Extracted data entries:

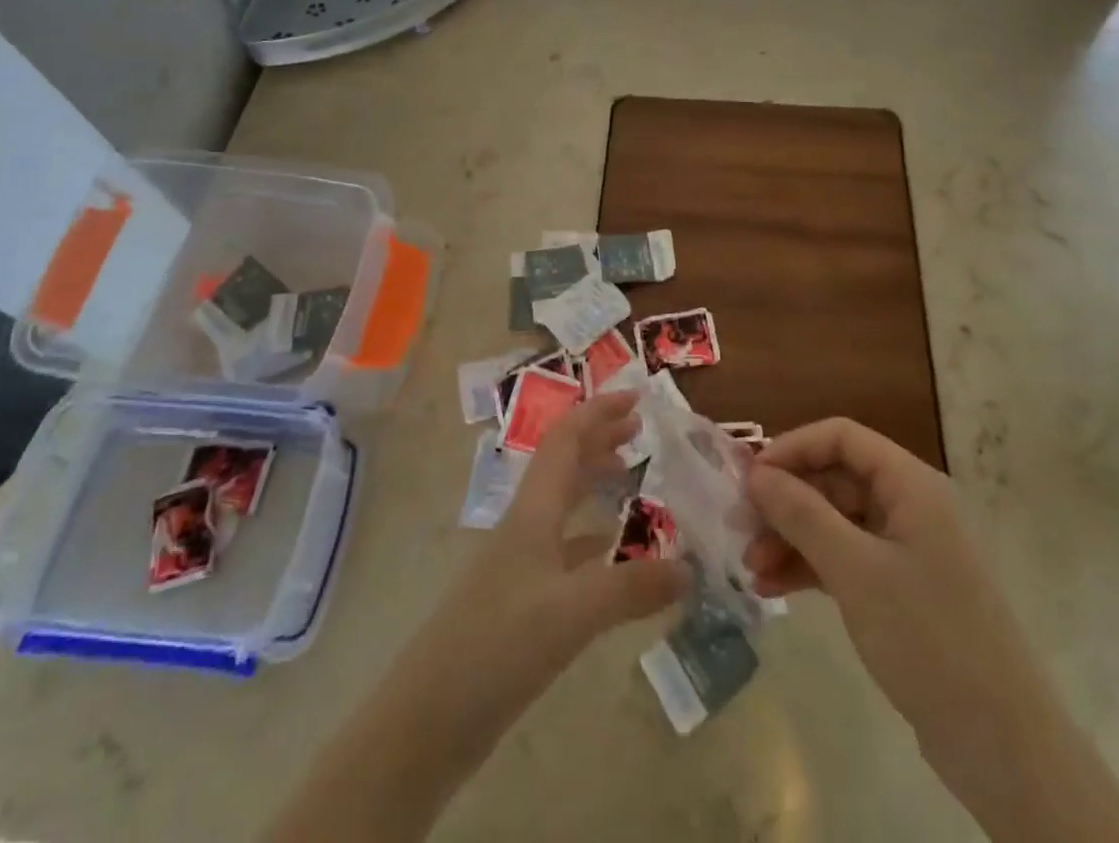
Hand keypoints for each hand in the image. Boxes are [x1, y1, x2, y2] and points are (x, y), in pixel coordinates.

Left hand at [443, 389, 690, 689]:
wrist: (427, 720)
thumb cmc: (497, 645)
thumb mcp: (572, 612)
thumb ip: (632, 586)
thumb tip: (691, 569)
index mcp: (534, 510)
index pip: (566, 439)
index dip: (598, 412)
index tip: (637, 398)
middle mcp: (527, 525)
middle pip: (564, 464)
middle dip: (600, 439)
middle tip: (641, 432)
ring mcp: (521, 563)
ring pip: (564, 504)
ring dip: (595, 483)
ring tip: (634, 481)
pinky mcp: (521, 601)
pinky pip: (566, 550)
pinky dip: (594, 540)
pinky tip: (615, 556)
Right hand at [744, 419, 1019, 745]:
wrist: (1003, 746)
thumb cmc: (928, 637)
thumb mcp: (855, 570)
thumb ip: (802, 514)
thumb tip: (757, 474)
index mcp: (911, 484)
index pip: (842, 437)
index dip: (793, 448)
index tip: (750, 477)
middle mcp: (910, 505)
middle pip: (836, 480)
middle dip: (786, 501)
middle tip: (740, 528)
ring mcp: (907, 549)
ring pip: (836, 522)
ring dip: (792, 539)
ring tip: (751, 570)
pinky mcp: (902, 590)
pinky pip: (847, 559)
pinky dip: (811, 568)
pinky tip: (774, 588)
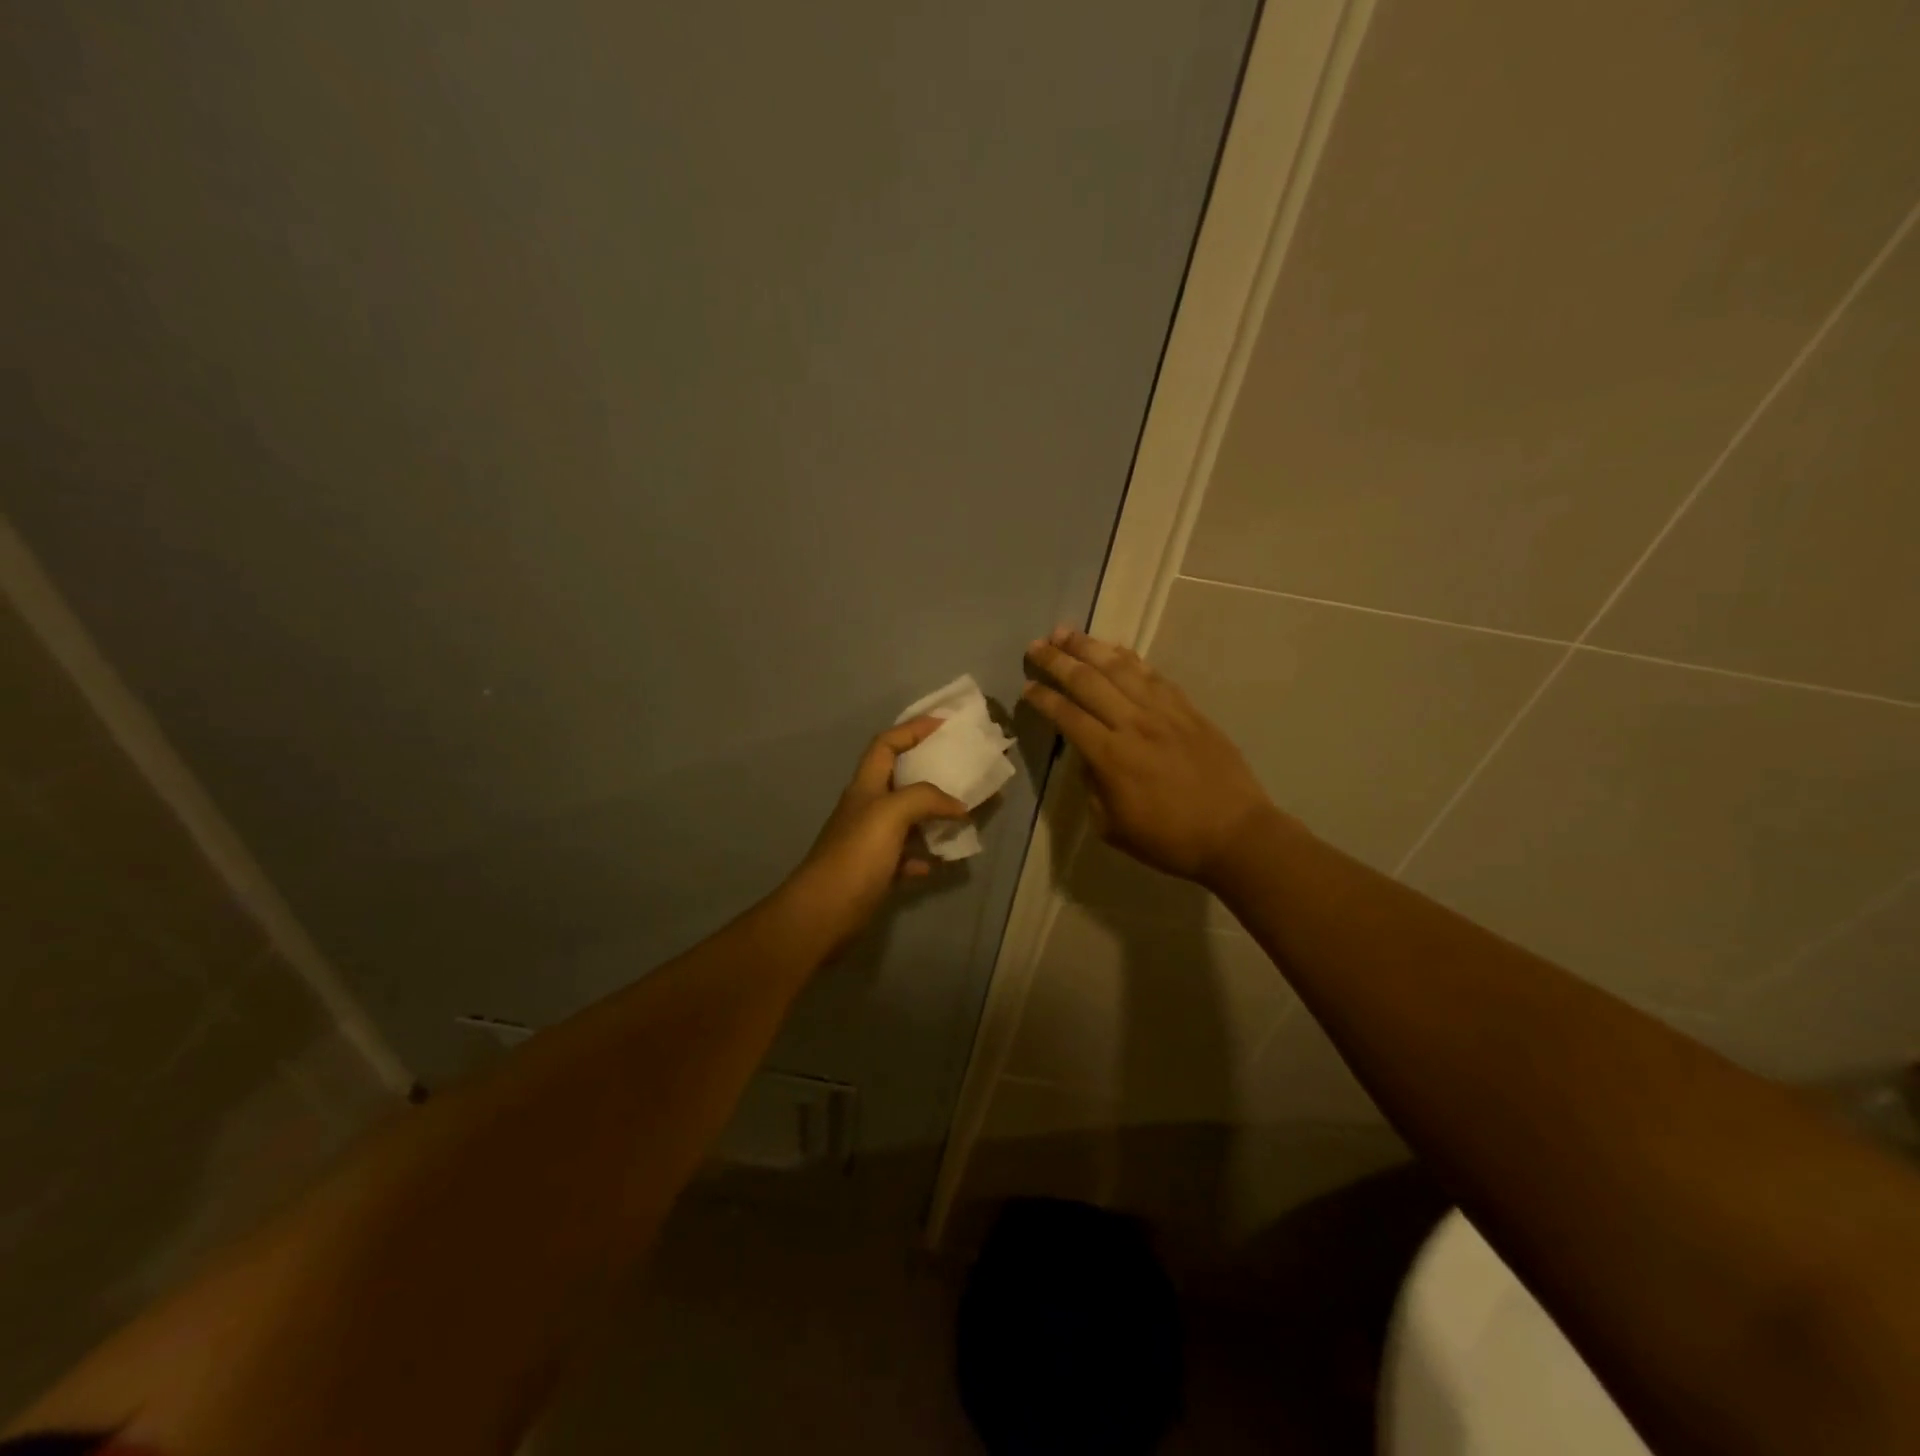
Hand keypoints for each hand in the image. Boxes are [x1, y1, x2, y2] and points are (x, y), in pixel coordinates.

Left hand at [778, 718, 972, 953]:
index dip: (912, 729)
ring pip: (907, 820)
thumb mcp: (890, 814)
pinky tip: (941, 861)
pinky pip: (905, 858)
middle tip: (965, 771)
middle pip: (900, 779)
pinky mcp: (875, 873)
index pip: (886, 744)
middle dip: (932, 772)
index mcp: (866, 787)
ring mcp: (870, 842)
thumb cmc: (855, 855)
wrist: (822, 913)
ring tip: (965, 816)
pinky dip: (924, 855)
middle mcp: (867, 809)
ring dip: (934, 816)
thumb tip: (959, 805)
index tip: (944, 725)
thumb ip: (925, 798)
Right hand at [1023, 628, 1277, 885]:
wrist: (1235, 833)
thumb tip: (1086, 757)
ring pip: (1119, 668)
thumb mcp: (1113, 827)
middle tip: (1035, 646)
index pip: (1067, 716)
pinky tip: (1114, 648)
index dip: (1043, 698)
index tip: (1026, 687)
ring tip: (1066, 633)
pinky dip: (1129, 657)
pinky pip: (1153, 675)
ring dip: (1089, 647)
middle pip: (1088, 681)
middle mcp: (1133, 724)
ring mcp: (1164, 712)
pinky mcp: (1188, 709)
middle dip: (1057, 661)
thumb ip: (1092, 787)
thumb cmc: (1170, 840)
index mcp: (1110, 756)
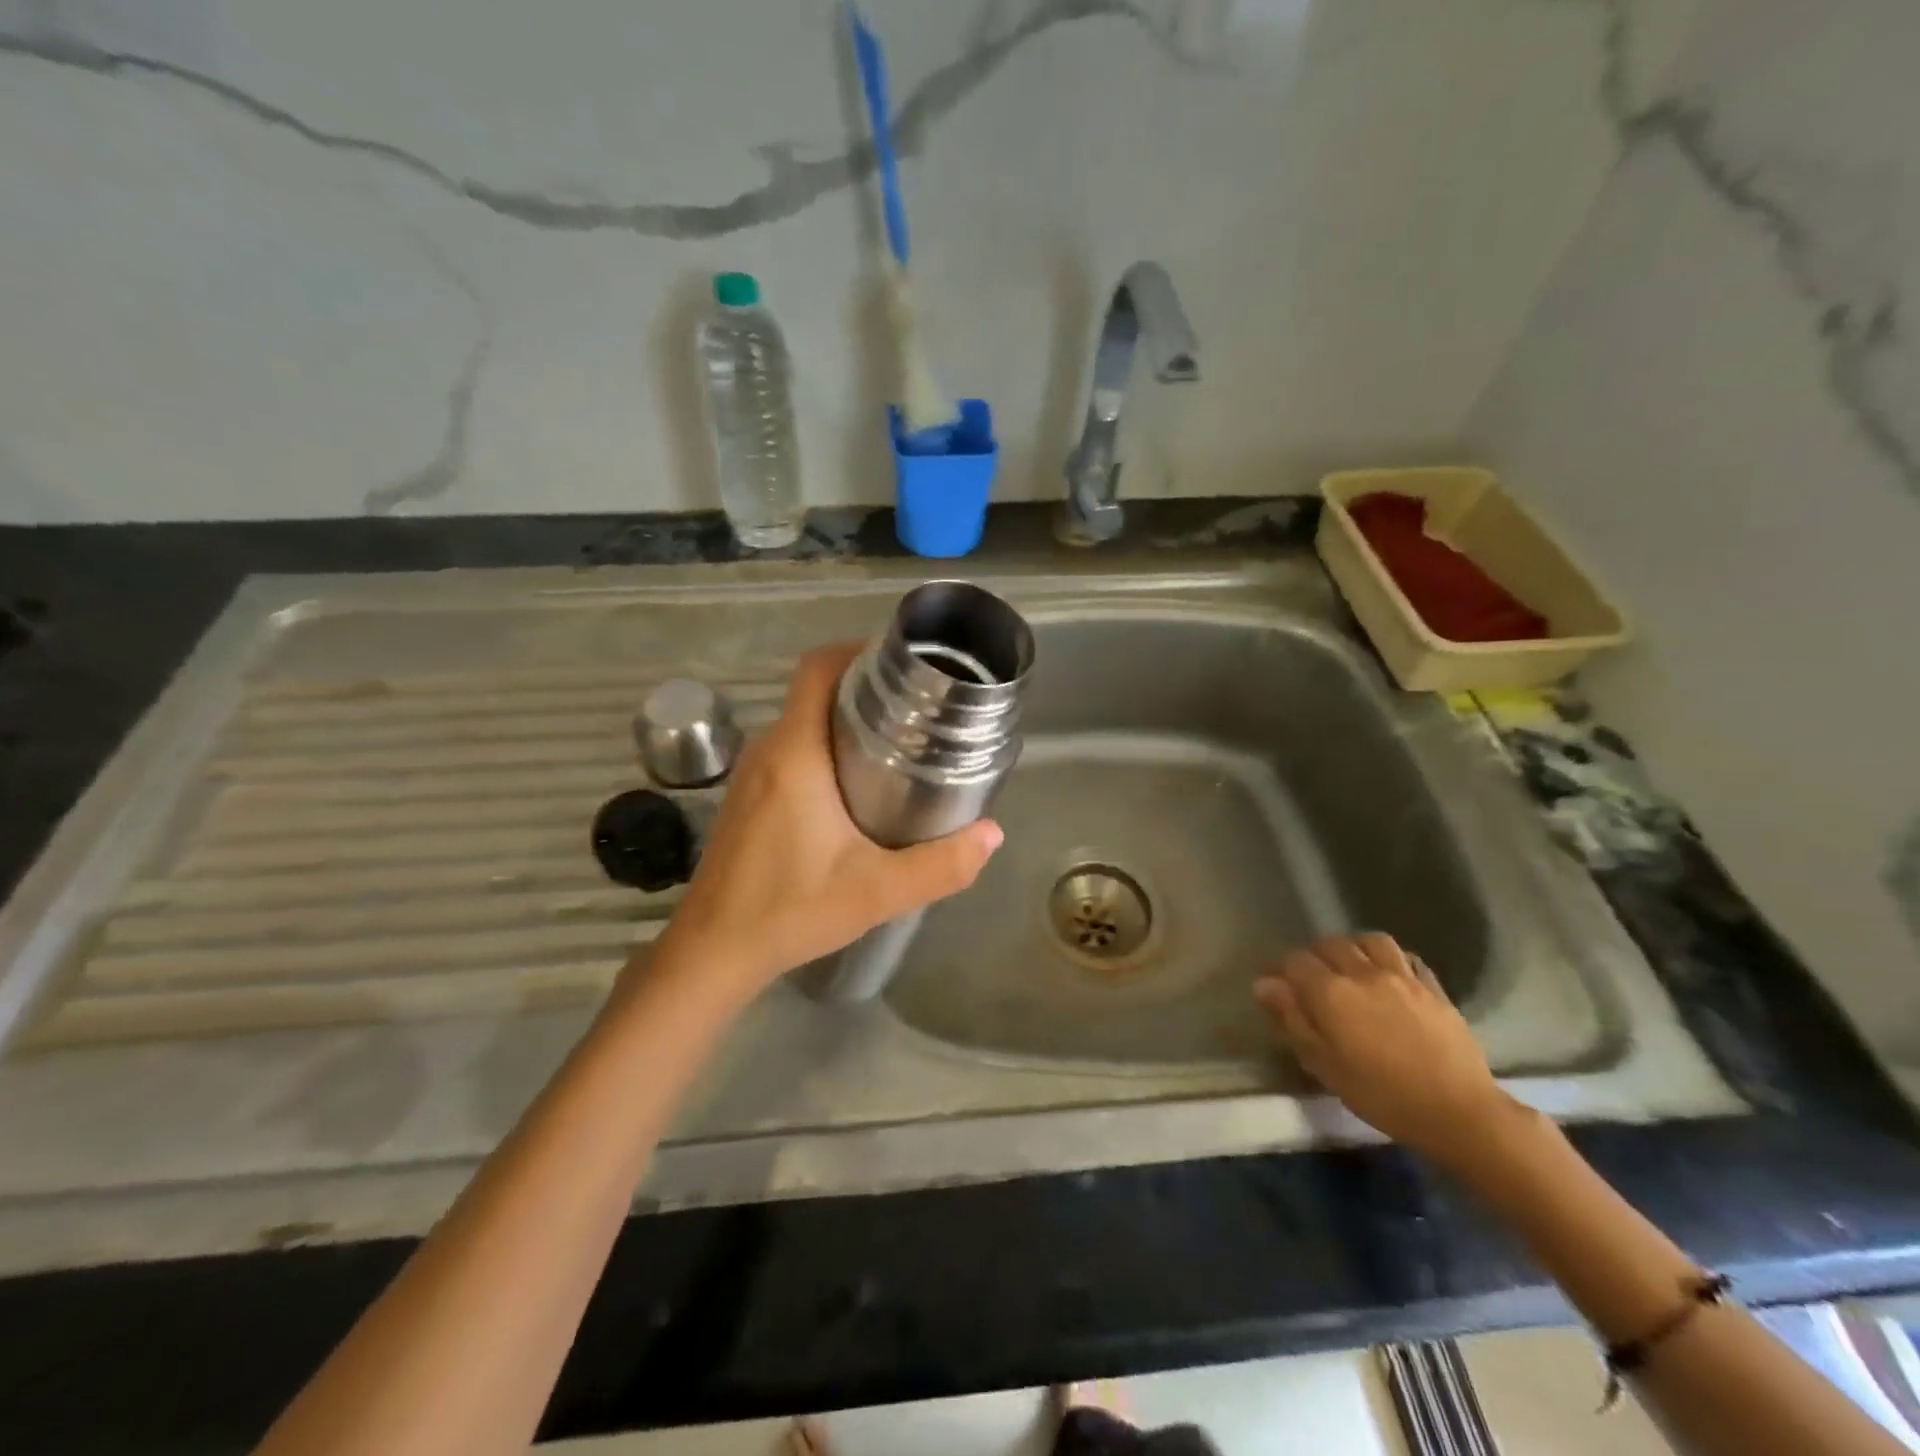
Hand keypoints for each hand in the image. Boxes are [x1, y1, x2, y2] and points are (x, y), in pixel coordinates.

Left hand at [654, 642, 1002, 994]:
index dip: (857, 651)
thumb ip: (941, 865)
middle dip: (864, 689)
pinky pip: (790, 751)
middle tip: (918, 707)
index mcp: (795, 754)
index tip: (901, 665)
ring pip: (802, 723)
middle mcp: (768, 751)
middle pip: (814, 692)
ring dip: (844, 721)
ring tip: (898, 742)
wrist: (712, 951)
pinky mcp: (746, 799)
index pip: (817, 669)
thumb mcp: (877, 891)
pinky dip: (824, 748)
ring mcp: (751, 775)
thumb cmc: (790, 911)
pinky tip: (856, 785)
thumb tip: (992, 833)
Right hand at [1255, 932, 1515, 1164]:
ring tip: (1351, 966)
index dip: (1282, 970)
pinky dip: (1391, 959)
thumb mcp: (1324, 1064)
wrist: (1459, 1112)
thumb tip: (1265, 984)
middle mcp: (1362, 973)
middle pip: (1330, 944)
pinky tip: (1389, 975)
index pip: (1295, 961)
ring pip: (1370, 941)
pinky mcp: (1433, 988)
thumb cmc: (1381, 1094)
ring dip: (1354, 947)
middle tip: (1313, 979)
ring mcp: (1402, 977)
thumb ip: (1292, 1018)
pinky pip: (1407, 957)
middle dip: (1315, 955)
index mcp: (1330, 992)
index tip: (1278, 988)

Exercise objective: From the records above, repeat exactly the lines from the one with "ring tip: (1351, 966)" through the one with "ring mcp: (1402, 977)", both included.

Answer to this exercise:
ring tip: (1351, 966)
index dip: (1282, 970)
pinky dip: (1391, 959)
thumb mcp: (1324, 1064)
wrist: (1459, 1112)
thumb tip: (1265, 984)
middle mcp: (1362, 973)
middle pip: (1330, 944)
pinky tip: (1389, 975)
index pip: (1295, 961)
ring pip: (1370, 941)
pinky mcp: (1433, 988)
thumb cmc: (1381, 1094)
ring dip: (1354, 947)
middle tip: (1313, 979)
ring mcp: (1402, 977)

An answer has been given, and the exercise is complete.